Die beiden Kinder haben ihre eigenen Räume und zusätzlich noch einen alten Mercedes-Bus, der auf einer Baumhaus-Plattform in der Kastanie steht und zum Spielen genutzt werden kann. Oder zum Übernachten: Eine Matratze liegt auch darin. „Mit dem Bus sind wir früher in den Urlaub gefahren“, erinnert sich Bergmann. Erreichbar ist der Bus vom Bad aus über einen Holzpfad. Apropos Pfade: Die gibt es überall. In der Wohnung kann man sich problemlos verlaufen – und diverse Ausgänge führen nach unten wie oben.
Ganz oben, auf den Dächern, befinden sich die Büros der beiden. Ihres über den Wohnräumen, seines direkt über dem alten Mercedes. Aber hieß es nicht einst, der oberste Insulaner würde in einem Baumhaus leben? Jürgen Bergmann lacht. Ja, es gibt ein privates Baumhaus, das für die Besucher der Kulturinsel nicht zugänglich ist – auch wenn Neugierige immer wieder versuchen, dort hinaufzugelangen. „Aber mir fehlt die Zeit, es wirklich zu nutzen“, sagt er. Geschlafen habe er schon lange nicht mehr dort oben. Mittlerweile überlegen beide, wie es für Besucher zugänglich gemacht werden könnte: „Es ist ja schade drum, wenn es nicht genutzt wird.“
Das Bauernhaus hat Bergmann noch in den 1980er Jahren gekauft – vor der Gründung der Kulturinsel, die sich heute „Die geheime Welt von Turisede“ nennt. Schnell baute er sich eine Wohnung im Parterre aus – da, wo jetzt sein Vater wohnt. „Der Stall war anfangs die Werkstatt“, erinnert er sich. Doch dann wurde die Firma größer, das Firmenbüro zog in den Stall, die Werkstatt in andere Gebäude – und Bergmann 1995/96 für ein halbes Jahr ins Baumhaus. 1996 lernte er Doreen Stopporka kennen, 1997 zog sie mit ein: „Am Anfang haben wir noch unten in der anderen Haushälfte gewohnt.“ Dann bauten sie für sich selbst den Heuboden aus – mithilfe von Mitarbeitern und Freunden.
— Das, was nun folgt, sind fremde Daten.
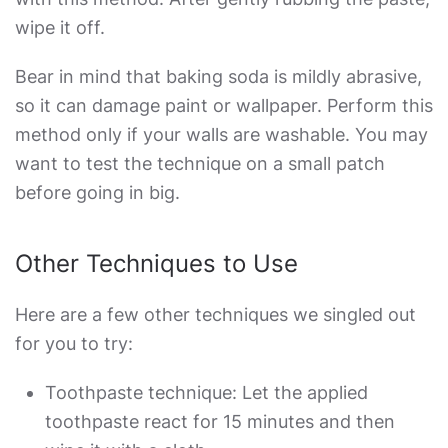
wipe it off.
Bear in mind that baking soda is mildly abrasive,
so it can damage paint or wallpaper. Perform this
method only if your walls are washable. You may
want to test the technique on a small patch
before going in big.
Other Techniques to Use
Here are a few other techniques we singled out
for you to try:
Toothpaste technique: Let the applied
toothpaste react for 15 minutes and then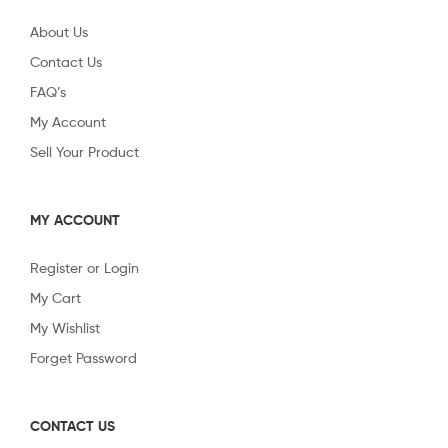
About Us
Contact Us
FAQ’s
My Account
Sell Your Product
MY ACCOUNT
Register or Login
My Cart
My Wishlist
Forget Password
CONTACT US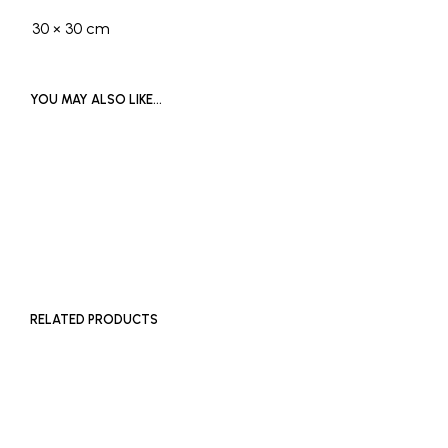
30 × 30 cm
YOU MAY ALSO LIKE…
£
65
ADD TO BASKET
RELATED PRODUCTS
£
180
Price
£
200
–
£
300
ADD TO BASKET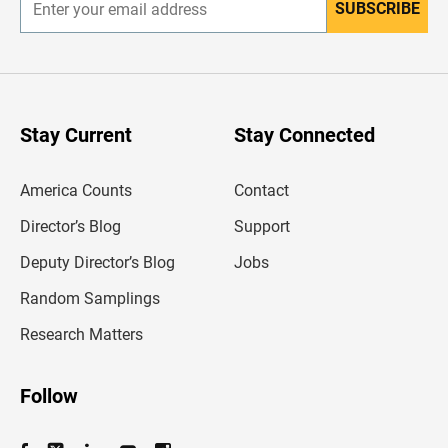
SUBSCRIBE
E
n
t
e
r
y
o
u
Stay Current
Stay Connected
r
e
m
America Counts
Contact
a
i
l
Director’s Blog
Support
a
d
Deputy Director’s Blog
Jobs
d
r
Random Samplings
e
s
Research Matters
s
Follow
Die Firma war damals noch klein, hatte 15 bis 20 Mitarbeiter. Heute sind es zehnmal so viele. „Anfangs waren sie noch mit im privaten Bereich, erst abends sind sie gegangen“, sagt er.
Vieles habe sich immer weiter entwickelt, auch in der heutigen Wohnung im alten Heuboden. „Jetzt ist eigentlich jedes Zimmer ausgebaut“, sagt er. Doch sie wirft ein, dass es vielleicht noch möglich wäre, auf dem Flachdach des Zimmers von Sohn Janko einen Raum zu errichten. Aber momentan sei das nicht geplant.
„Mehr in der Firma wohnen geht nicht“, sagt er. Eigentlich, ergänzt Doreen Stopporka, „ist Leben und Arbeit bei uns eins.“ Es gebe kaum eine Trennung. Deshalb müsse alles einen Stil haben, der der Familie Spaß macht: „Es muss schön sein, sodass man sich zu Hause fühlt.“ Ganz oben gibt es noch eine Dachplattform mit Badekessel, Holzschaukel und Aussicht auf das Reich der Vierhornziegen, die auf angrenzenden Dächern leben und dort von Besuchern bestaunt werden können. Und: Altersgerechtes Wohnen ist selbst auf der Kulturinsel möglich: Der Opa lebt ebenerdig und macht täglich seine Spaziergänge mit dem Rollator über die Kulturinsel.